Start of Data shown

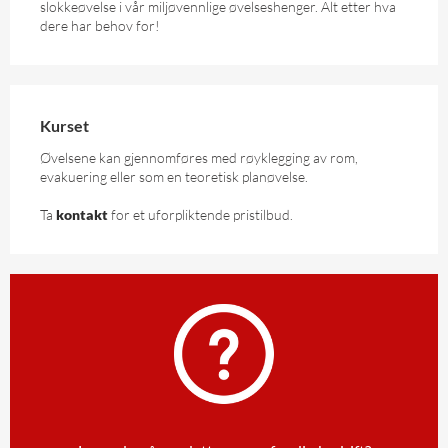
slokkeøvelse i vår miljøvennlige øvelseshenger. Alt etter hva
dere har behov for!
Kurset
Øvelsene kan gjennomføres med røyklegging av rom,
evakuering eller som en teoretisk planøvelse.
Ta
kontakt
for et uforpliktende pristilbud.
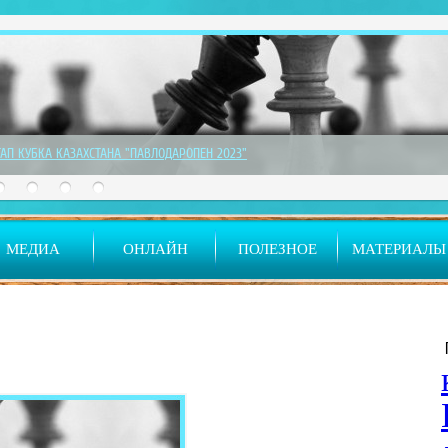
ТАП ДЕТСКОГО КУБКА РК
МЕДИА
ОНЛАЙН
ПОЛЕЗНОЕ
МАТЕРИАЛЫ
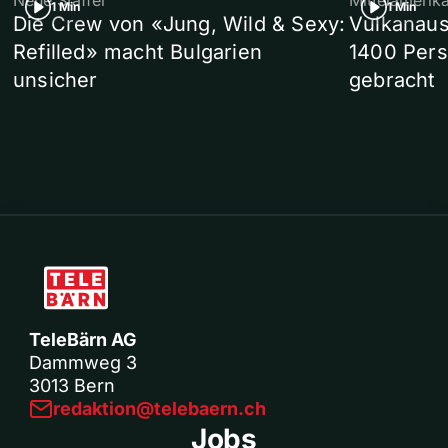
Neue Staffel
Mittelamerik
1 Min
1 Min
Die Crew von «Jung, Wild & Sexy:
Vulkanaus
Refilled» macht Bulgarien
1400 Pers
unsicher
gebracht
TeleBärn AG
Dammweg 3
3013 Bern
redaktion@telebaern.ch
Jobs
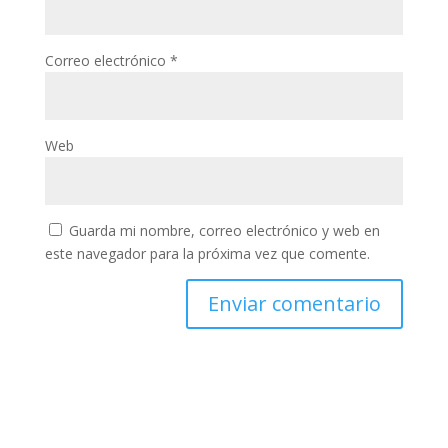
Correo electrónico
*
Web
Guarda mi nombre, correo electrónico y web en
este navegador para la próxima vez que comente.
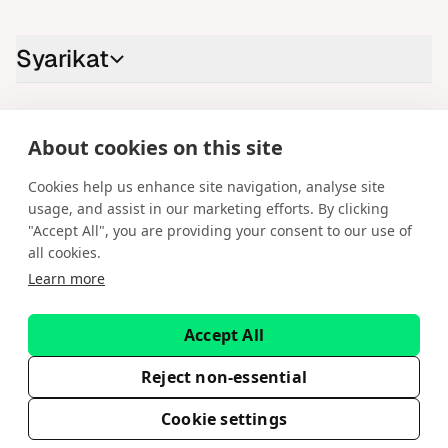
Syarikat
Hubungi kami
About cookies on this site
LinkedIn
YouTube
X
Instagram
Facebook
Cookies help us enhance site navigation, analyse site
usage, and assist in our marketing efforts. By clicking
Bahasa Melayu
"Accept All", you are providing your consent to our use of
all cookies.
Hak Cipta © 2026 Spotware Systems Ltd. cTrader®, Open Trading
Learn more
Platform®, Chart Streams®, ChartShot®, Traders First®. Hak cipta
terpelihara. Spotware Systems Ltd menyediakan model perkhidmatan
platform-sebagai-perkhidmatan (PaaS) dan pembangunan perisian.
Accept All
Maklumat di laman web ini adalah untuk tujuan maklumat am semata-
mata dan tidak boleh dianggap sebagai nasihat kewangan atau
pelaburan. Spotware tidak menyasarkan pelabur runcit sebagai
Reject non-essential
pelanggan. Sebarang tindakan berdasarkan maklumat ini adalah atas
risiko anda sendiri.
Cookie settings
EULA
Dasar Privasi
Terma Perkhidmatan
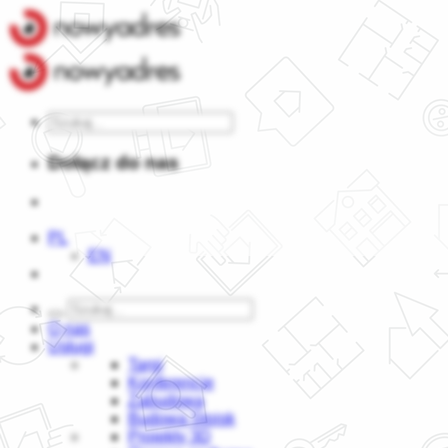
Dołącz do nas
PL
EN
O nas
Usługi
Targi
Konferencje
Zabudowa
Budowa Stoisk
Projekty 3D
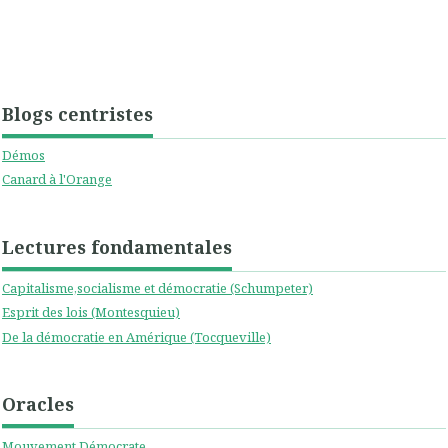
Blogs centristes
Démos
Canard à l'Orange
Lectures fondamentales
Capitalisme,socialisme et démocratie (Schumpeter)
Esprit des lois (Montesquieu)
De la démocratie en Amérique (Tocqueville)
Oracles
Mouvement Démocrate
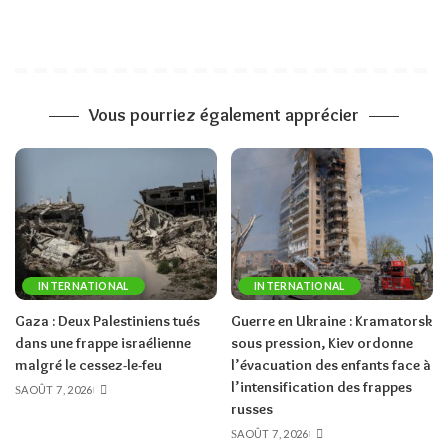
Vous pourriez également apprécier
INTERNATIONAL
INTERNATIONAL
Gaza : Deux Palestiniens tués
Guerre en Ukraine : Kramatorsk
dans une frappe israélienne
sous pression, Kiev ordonne
malgré le cessez-le-feu
l’évacuation des enfants face à
l’intensification des frappes
AOÛT 7, 2026
russes
AOÛT 7, 2026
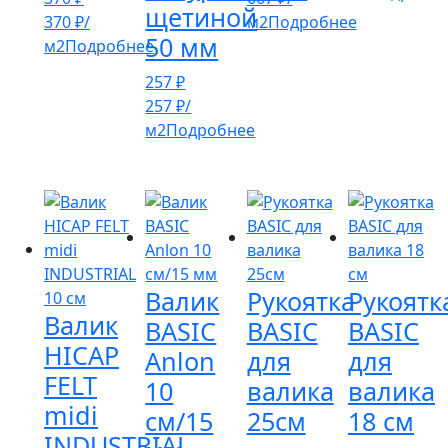
щетиной
370
₽
/
м2
Подробнее
50 мм
м2
Подробнее
257
₽
257
₽
/
м2
Подробнее
Валик
Рукоятка
Рукоятк
Валик
BASIC
BASIC
BASIC
HICAP
Anlon
для
для
FELT
10
валика
валика
midi
см/15
25см
18 см
INDUSTRIAL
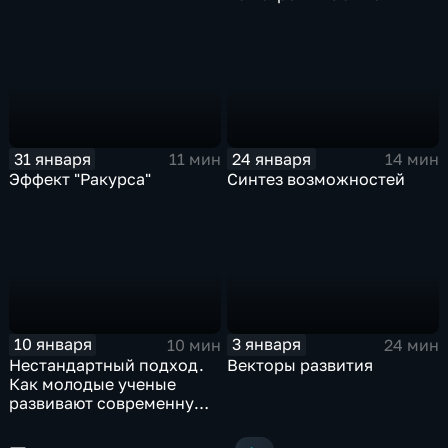
31 января
24 января
11 мин
14 мин
Эффект "Ракурса"
Синтез возможностей
10 января
3 января
10 мин
24 мин
Нестандартный подход.
Векторы развития
Как молодые ученые
развивают современную
науку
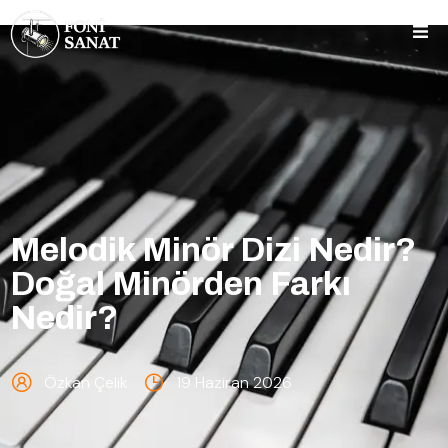
Melodik Minör Dizi Nedir?
Doğal Minörden Farkı
Nedir?
Özkan Çelik
19 Haziran 2026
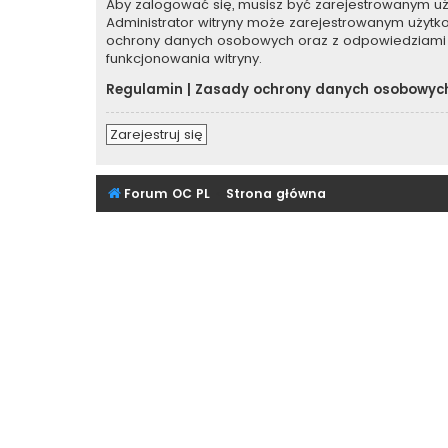
Aby zalogować się, musisz być zarejestrowanym użyt
Administrator witryny może zarejestrowanym użyt
ochrony danych osobowych oraz z odpowiedziami 
funkcjonowania witryny.
Regulamin
|
Zasady ochrony danych osobowyc
Zarejestruj się
Forum OC PL
Strona główna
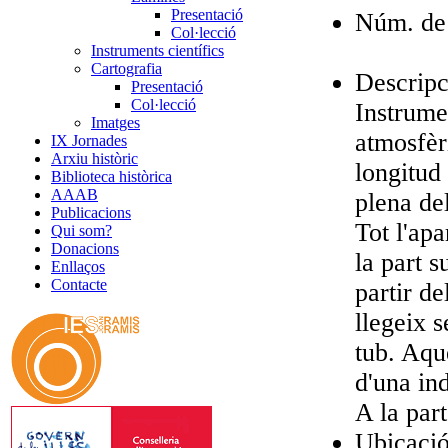
Presentació
Núm. de 
Col·lecció
Instruments científics
Cartografia
Descripc
Presentació
Col·lecció
Instrume
Imatges
atmosfèr
IX Jornades
Arxiu històric
longitud 
Biblioteca històrica
AAAB
plena del
Publicacions
Tot l'apa
Qui som?
Donacions
la part 
Enllaços
Contacte
partir de
llegeix s
tub. Aqu
d'una in
A la par
Ubicació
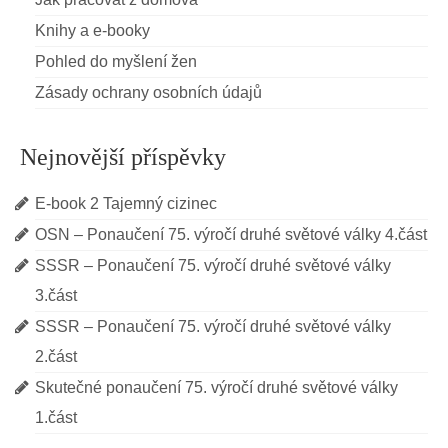
Knihy a e-booky
Pohled do myšlení žen
Zásady ochrany osobních údajů
Nejnovější příspěvky
E-book 2 Tajemný cizinec
OSN – Ponaučení 75. výročí druhé světové války 4.část
SSSR – Ponaučení 75. výročí druhé světové války
3.část
SSSR – Ponaučení 75. výročí druhé světové války
2.část
Skutečné ponaučení 75. výročí druhé světové války
1.část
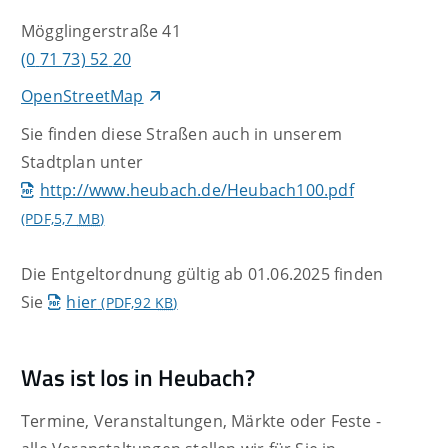
Mögglingerstraße 41
(0
71
73) 52
20
OpenStreetMap
Sie finden diese Straßen auch in unserem
Stadtplan unter
http://www.heubach.de/Heubach100.pdf
(PDF,5,7
MB
)
Die Entgeltordnung gültig ab 01.06.2025 finden
Sie
hier
(PDF,92
KB
)
Was ist los in Heubach?
Termine, Veranstaltungen, Märkte oder Feste -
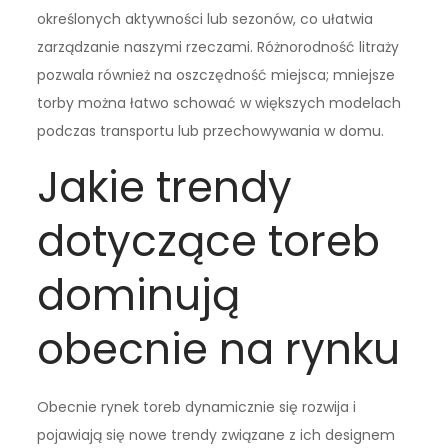
określonych aktywności lub sezonów, co ułatwia
zarządzanie naszymi rzeczami. Różnorodność litraży
pozwala również na oszczędność miejsca; mniejsze
torby można łatwo schować w większych modelach
podczas transportu lub przechowywania w domu.
Jakie trendy
dotyczące toreb
dominują
obecnie na rynku
Obecnie rynek toreb dynamicznie się rozwija i
pojawiają się nowe trendy związane z ich designem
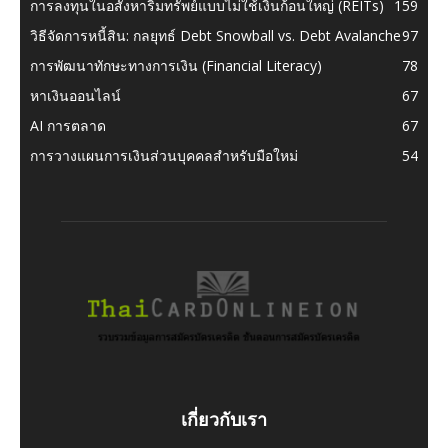
การลงทุนในอสังหาริมทรัพย์แบบไม่ใช้เงินก้อนใหญ่ (REITs)
159
วิธีจัดการหนี้สิน: กลยุทธ์ Debt Snowball vs. Debt Avalanche
97
การพัฒนาทักษะทางการเงิน (Financial Literacy)
78
หาเงินออนไลน์
67
AI การตลาด
67
การวางแผนการเงินส่วนบุคคลสำหรับมือใหม่
54
เกี่ยวกับเรา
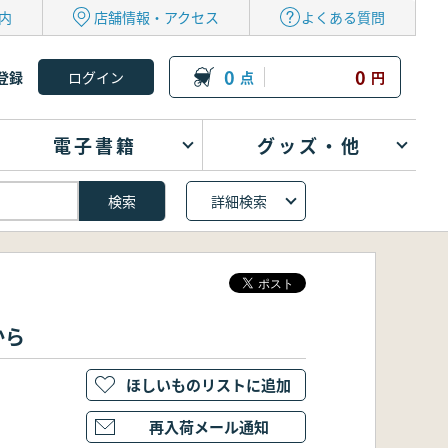
内
店舗情報・アクセス
よくある質問
0
0
登録
点
円
電子書籍
グッズ・他
詳細検索
から
ほしいものリストに追加
再入荷メール通知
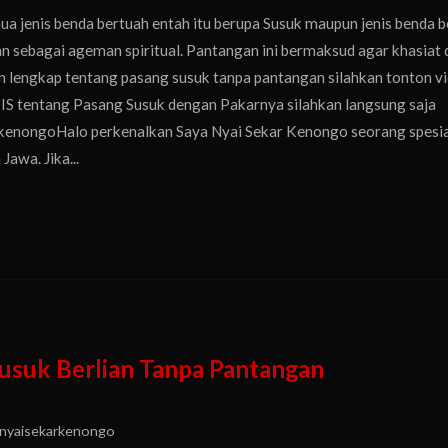
 jenis benda bertuah entah itu berupa Susuk maupun jenis benda b
n sebagai ageman spiritual. Pantangan ini bermaksud agar khasiat 
an lengkap tentang pasang susuk tanpa pantangan silahkan tonton v
TIS tentang Pasang Susuk dengan Pakarnya silahkan langsung saja
karkenongoHalo perkenalkan Saya Nyai Sekar Kenongo seorang spesia
awa. Jika...
usuk Berlian Tanpa Pantangan
nyaisekarkenongo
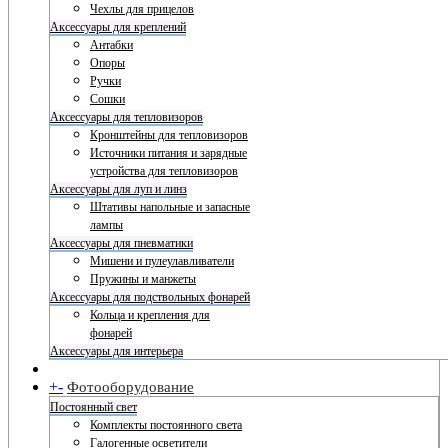
Чехлы для прицелов
Аксессуары для креплений
Антабки
Опоры
Ручки
Сошки
Аксессуары для тепловизоров
Кронштейны для тепловизоров
Источники питания и зарядные
устройства для тепловизоров
Аксессуары для луп и линз
Штативы напольные и запасные
лампы
Аксессуары для пневматики
Мишени и пулеулавливатели
Пружины и манжеты
Аксессуары для подствольных фонарей
Кольца и крепления для
фонарей
Аксессуары для интерьера
+
-
Фотооборудование
Постоянный свет
Комплекты постоянного света
Галогенные осветители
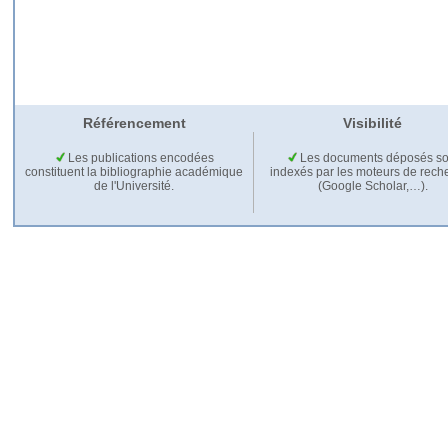
Référencement
Visibilité
Les publications encodées
Les documents déposés so
constituent la bibliographie académique
indexés par les moteurs de rech
de l'Université.
(Google Scholar,…).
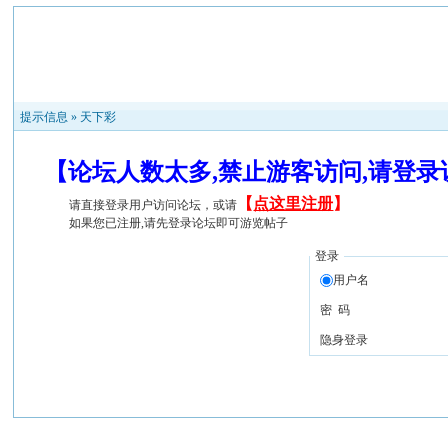
提示信息 »
天下彩
【论坛人数太多,禁止游客访问,请登
【
点这里注册
】
请直接登录用户访问论坛，或请
如果您已注册,请先登录论坛即可游览帖子
登录
用户名
密 码
隐身登录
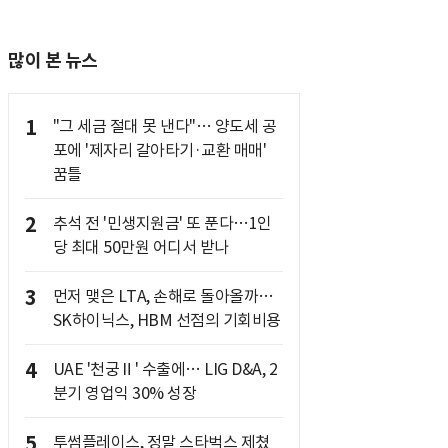
많이 본 뉴스
1
"그 세금 절대 못 낸다"… 양도세 공
포에 '제자리 갈아타기·교환 매매'
꿈틀
2
추석 전 '민생지원금' 또 푼다…1인
당 최대 50만원 어디서 받나
3
먼저 맺은 LTA, 손해로 돌아올까…
SK하이닉스, HBM 선점의 기회비용
4
UAE '천궁Ⅱ' 수출에… LIG D&A, 2
분기 영업익 30% 성장
5
투썸플레이스, 정말 스타벅스 제쳤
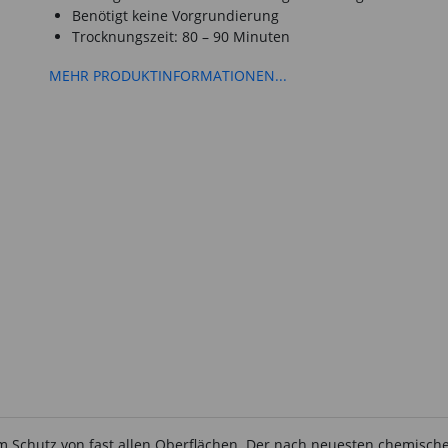
Benötigt keine Vorgrundierung
Trocknungszeit: 80 – 90 Minuten
MEHR PRODUKTINFORMATIONEN...
m Schutz von fast allen Oberflächen. Der nach neuesten chemischen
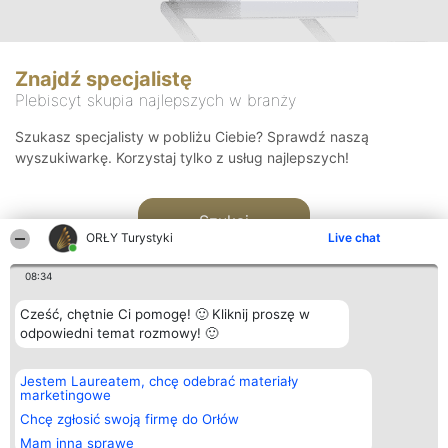
Znajdź specjalistę
Plebiscyt skupia najlepszych w branży
Szukasz specjalisty w pobliżu Ciebie? Sprawdź naszą
wyszukiwarkę. Korzystaj tylko z usług najlepszych!
Szukaj
ORŁY Turystyki
Live chat
08:34
Cześć, chętnie Ci pomogę! 🙂 Kliknij proszę w
odpowiedni temat rozmowy! 🙂
Organizator plebiscytu
Plebiscyt
Kontakt
Jestem Laureatem, chcę odebrać materiały
Bright Side Solutions sp. z o.
Laureaci
Kontakt
marketingowe
o. sp. k.
Lista
ul. Ruska 22
wszystkich
Chcę zgłosić swoją firmę do Orłów
Wrocław 50-079
Laureatów
Mam inną sprawę
KRS 0000749100 | Regon
Zasady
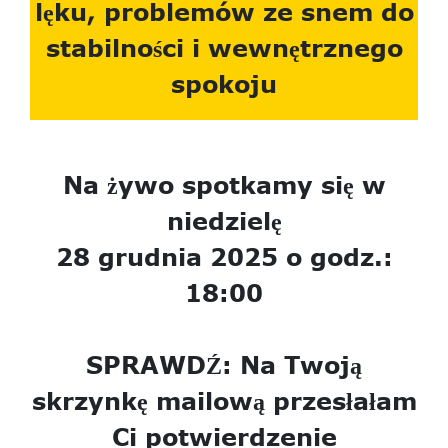
lęku, problemów ze snem do
stabilności i wewnętrznego
spokoju
Na żywo spotkamy się w
niedzielę
28 grudnia 2025 o godz.:
18:00
SPRAWDŹ: Na Twoją
skrzynkę mailową przesłałam
Ci potwierdzenie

End of Data shown

*Brief*
Gather all lines from the records above in which "zarejestrowanym" appears.

*Exercise result*
Aby zalogować się, musisz być zarejestrowanym użyt
Administrator witryny może zarejestrowanym użyt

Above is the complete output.